**Saved entries**
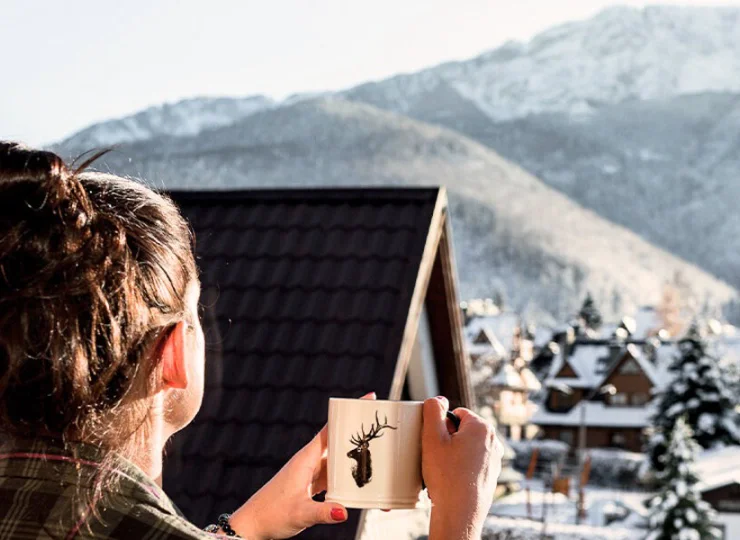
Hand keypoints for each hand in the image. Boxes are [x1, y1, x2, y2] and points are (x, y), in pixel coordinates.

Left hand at [227, 392, 375, 538]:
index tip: (365, 399)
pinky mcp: (310, 485)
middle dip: (358, 435)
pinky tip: (358, 482)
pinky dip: (346, 477)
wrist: (253, 525)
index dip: (348, 414)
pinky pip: (333, 476)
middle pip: (338, 442)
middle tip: (379, 429)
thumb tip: (344, 511)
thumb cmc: (270, 515)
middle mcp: (309, 462)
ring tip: (375, 455)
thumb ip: (323, 513)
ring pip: (337, 460)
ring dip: (354, 458)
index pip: (330, 429)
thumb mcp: (300, 513)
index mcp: (306, 459)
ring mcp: (310, 473)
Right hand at [421, 396, 502, 539]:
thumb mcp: (432, 437)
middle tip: (438, 457)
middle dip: (448, 439)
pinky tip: (452, 480)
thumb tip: (438, 399)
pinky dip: (461, 468)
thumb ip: (433, 410)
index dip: (441, 426)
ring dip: (454, 454)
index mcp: (482, 427)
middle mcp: (493, 441)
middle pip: (463, 430)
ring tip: (445, 470)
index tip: (436, 442)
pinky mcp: (491, 475)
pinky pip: (472, 463)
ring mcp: (494, 460)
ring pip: (467, 447)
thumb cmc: (446, 476)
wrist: (459, 512)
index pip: (456, 414)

**Problem**
Where the data above reaches the line holding "ring pip: (337, 460)", begin printing, and stop after the line holding "index mcp: (482, 427)". Each line must be reproduced exactly, with nothing else added.

**Output of the exercise**
ring pip: (337, 460)
ring dip: (354, 458)
index pip: (330, 429)
thumb mcp: (300, 513)
index mcp: (306, 459)
ring mcp: (310, 473)
Right hand at [421, 396, 502, 539]:
thumb mcp: (432, 437)
middle tip: (438, 457)
middle dip: (448, 439)
pinky tip: (452, 480)
thumb tip: (438, 399)
pinky dip: (461, 468)
thumb ip: (433, 410)
index dip: (441, 426)
ring dip: (454, 454)
index mcp: (482, 427)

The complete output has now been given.